= Stored items =
···

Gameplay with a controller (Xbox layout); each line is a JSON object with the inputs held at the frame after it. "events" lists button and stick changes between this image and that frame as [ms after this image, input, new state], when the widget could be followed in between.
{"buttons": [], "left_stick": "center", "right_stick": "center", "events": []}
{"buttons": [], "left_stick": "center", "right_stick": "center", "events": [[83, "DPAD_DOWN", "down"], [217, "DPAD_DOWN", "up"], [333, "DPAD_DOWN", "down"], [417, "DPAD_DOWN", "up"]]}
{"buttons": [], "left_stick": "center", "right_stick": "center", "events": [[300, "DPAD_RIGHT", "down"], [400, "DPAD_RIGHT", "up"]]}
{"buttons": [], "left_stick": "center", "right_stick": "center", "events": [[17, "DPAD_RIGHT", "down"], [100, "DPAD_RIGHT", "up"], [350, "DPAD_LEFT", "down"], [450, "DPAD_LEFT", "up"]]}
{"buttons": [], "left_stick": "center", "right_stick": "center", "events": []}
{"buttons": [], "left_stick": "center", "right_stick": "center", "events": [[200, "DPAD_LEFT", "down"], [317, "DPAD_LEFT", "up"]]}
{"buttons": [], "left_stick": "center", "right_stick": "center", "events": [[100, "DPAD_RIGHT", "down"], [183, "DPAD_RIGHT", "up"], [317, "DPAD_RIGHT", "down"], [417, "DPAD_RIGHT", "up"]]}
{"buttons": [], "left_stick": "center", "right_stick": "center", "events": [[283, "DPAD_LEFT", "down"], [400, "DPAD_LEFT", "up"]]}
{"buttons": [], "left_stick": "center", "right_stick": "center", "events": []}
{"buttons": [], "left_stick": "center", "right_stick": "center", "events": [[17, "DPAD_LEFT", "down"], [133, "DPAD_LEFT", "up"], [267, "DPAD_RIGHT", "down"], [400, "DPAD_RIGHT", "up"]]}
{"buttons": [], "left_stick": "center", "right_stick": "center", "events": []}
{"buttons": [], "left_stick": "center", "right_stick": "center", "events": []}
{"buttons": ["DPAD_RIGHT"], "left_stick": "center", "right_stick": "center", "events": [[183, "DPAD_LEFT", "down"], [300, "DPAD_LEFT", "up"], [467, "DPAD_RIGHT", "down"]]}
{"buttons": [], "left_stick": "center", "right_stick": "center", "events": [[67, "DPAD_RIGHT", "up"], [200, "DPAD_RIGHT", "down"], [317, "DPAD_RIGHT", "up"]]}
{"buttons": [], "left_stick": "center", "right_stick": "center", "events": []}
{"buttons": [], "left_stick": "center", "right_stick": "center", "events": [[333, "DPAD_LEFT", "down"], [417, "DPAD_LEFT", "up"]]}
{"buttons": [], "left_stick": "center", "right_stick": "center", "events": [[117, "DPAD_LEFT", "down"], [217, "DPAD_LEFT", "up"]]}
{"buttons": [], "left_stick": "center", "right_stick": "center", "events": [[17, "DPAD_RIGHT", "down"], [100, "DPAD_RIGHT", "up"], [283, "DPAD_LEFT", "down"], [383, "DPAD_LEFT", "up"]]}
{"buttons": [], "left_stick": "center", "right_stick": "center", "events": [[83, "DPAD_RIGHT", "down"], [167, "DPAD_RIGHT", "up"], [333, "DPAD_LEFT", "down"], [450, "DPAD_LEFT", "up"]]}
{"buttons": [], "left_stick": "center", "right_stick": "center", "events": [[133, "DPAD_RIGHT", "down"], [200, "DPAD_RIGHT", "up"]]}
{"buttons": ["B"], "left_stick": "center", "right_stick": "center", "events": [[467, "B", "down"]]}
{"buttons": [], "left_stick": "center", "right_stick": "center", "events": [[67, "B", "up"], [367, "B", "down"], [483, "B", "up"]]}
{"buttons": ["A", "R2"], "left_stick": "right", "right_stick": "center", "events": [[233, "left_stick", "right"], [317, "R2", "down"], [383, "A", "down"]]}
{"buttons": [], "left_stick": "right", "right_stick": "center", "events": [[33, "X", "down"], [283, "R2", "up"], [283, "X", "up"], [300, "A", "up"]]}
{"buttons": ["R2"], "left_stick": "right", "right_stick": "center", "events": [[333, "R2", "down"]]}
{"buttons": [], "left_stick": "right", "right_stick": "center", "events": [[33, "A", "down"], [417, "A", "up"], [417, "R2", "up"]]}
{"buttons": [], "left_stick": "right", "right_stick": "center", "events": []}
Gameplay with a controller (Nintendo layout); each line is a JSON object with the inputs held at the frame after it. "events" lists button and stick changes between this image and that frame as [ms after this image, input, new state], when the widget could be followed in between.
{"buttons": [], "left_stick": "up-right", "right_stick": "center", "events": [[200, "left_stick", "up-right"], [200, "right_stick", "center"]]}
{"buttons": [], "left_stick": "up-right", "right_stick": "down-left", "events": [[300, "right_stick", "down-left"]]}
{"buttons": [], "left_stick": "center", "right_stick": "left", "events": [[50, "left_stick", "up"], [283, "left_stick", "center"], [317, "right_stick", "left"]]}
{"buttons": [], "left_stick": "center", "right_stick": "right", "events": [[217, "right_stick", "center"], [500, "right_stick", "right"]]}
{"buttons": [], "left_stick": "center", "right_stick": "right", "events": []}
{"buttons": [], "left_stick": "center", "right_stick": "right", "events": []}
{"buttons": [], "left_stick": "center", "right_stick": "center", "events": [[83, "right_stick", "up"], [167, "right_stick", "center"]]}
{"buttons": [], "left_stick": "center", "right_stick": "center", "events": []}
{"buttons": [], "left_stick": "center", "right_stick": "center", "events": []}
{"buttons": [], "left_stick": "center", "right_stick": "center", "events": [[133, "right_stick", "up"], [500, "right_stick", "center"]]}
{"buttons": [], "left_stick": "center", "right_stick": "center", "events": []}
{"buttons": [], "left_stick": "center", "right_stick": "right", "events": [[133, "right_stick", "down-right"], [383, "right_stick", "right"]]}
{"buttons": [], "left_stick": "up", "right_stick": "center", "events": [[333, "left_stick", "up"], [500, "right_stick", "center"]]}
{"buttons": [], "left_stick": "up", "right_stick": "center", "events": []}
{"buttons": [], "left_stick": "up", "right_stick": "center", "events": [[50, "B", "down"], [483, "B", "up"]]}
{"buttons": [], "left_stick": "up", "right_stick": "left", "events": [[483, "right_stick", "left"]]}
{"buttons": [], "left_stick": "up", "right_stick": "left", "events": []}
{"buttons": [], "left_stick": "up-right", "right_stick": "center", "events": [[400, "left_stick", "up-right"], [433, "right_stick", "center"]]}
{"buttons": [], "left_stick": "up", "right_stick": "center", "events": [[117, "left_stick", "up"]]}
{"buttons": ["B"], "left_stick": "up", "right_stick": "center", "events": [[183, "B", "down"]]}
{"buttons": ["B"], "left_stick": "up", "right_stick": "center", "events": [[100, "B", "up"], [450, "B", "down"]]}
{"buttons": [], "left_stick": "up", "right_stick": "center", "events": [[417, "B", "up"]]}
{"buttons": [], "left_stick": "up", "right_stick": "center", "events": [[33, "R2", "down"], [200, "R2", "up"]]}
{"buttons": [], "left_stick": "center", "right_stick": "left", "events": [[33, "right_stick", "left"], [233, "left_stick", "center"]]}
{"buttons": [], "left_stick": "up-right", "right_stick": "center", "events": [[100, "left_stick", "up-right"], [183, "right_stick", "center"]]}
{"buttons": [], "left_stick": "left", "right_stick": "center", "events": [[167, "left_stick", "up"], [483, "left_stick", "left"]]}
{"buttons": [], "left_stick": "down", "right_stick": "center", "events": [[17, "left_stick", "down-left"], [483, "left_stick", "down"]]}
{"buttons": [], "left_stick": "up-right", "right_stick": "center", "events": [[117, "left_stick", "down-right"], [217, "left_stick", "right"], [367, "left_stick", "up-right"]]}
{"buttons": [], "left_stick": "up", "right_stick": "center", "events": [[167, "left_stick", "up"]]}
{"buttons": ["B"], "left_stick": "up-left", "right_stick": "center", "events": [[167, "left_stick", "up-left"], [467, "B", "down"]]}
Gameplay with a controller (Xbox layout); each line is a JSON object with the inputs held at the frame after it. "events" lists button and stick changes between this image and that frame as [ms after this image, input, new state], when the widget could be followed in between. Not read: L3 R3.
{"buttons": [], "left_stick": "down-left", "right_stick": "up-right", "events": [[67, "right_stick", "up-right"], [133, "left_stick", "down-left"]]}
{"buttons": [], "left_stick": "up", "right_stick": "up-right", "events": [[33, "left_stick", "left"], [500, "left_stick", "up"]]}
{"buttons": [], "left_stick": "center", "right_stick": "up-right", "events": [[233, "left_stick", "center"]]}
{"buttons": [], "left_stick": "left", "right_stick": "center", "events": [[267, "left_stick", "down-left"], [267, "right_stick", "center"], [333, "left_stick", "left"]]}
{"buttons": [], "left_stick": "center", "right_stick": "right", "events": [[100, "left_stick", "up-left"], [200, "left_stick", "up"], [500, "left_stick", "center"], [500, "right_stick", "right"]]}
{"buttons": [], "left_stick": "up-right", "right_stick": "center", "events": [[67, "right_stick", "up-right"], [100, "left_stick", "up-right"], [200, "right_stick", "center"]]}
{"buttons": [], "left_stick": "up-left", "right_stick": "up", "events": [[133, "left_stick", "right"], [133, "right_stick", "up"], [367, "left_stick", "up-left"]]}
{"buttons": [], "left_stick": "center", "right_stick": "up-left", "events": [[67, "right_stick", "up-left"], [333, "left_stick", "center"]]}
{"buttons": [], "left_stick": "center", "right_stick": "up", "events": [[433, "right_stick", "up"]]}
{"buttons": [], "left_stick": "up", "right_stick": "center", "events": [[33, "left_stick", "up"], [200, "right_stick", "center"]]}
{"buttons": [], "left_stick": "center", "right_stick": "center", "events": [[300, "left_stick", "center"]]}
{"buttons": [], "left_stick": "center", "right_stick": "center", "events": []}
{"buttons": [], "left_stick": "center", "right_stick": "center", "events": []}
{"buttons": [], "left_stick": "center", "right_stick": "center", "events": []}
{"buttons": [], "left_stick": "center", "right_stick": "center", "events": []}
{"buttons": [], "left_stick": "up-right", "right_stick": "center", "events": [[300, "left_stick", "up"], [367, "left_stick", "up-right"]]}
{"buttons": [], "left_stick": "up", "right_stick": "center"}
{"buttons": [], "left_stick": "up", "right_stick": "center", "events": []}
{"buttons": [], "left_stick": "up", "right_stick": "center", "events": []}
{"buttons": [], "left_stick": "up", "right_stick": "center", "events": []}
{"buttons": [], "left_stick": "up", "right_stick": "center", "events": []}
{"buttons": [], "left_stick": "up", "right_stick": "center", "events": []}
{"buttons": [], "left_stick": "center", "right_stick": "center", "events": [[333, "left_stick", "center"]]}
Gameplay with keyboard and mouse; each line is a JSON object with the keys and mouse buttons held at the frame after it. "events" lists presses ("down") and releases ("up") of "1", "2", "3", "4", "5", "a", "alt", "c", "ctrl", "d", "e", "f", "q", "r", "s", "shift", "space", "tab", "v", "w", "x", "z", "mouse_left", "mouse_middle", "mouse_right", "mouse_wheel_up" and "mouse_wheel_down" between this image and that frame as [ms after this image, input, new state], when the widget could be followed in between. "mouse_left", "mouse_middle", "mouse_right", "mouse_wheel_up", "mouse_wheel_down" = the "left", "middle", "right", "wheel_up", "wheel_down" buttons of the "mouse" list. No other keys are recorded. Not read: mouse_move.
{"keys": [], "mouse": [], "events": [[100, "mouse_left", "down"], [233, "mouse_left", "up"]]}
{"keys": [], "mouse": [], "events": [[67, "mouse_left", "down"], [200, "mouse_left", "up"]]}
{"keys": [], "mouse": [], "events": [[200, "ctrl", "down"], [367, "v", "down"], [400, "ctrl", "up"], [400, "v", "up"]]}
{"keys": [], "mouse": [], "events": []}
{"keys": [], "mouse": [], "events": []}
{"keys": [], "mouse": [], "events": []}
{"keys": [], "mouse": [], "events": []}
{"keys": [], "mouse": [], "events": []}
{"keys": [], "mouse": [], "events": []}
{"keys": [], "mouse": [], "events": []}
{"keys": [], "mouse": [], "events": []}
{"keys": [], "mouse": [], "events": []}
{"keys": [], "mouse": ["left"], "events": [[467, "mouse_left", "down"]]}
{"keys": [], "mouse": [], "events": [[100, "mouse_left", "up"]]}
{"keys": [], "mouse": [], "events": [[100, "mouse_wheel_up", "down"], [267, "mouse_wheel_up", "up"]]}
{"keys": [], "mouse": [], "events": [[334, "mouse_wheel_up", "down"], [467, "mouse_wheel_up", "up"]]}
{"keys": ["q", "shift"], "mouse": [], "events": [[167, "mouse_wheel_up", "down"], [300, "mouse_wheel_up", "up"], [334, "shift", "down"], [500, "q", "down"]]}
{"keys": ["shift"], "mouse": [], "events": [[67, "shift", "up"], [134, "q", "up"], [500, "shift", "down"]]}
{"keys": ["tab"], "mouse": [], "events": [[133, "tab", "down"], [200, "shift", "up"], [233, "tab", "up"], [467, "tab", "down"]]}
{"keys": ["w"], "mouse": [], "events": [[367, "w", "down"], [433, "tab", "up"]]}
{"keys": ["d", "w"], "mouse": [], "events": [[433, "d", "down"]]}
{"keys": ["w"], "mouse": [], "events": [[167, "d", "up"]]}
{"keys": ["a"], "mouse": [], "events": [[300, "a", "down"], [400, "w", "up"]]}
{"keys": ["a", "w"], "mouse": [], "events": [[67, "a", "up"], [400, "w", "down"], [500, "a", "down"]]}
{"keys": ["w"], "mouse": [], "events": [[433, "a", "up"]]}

···

= TO DO =
How many lines in the records above contain the word "inputs"? Reply with the number alone.

= FINAL ANSWER =
3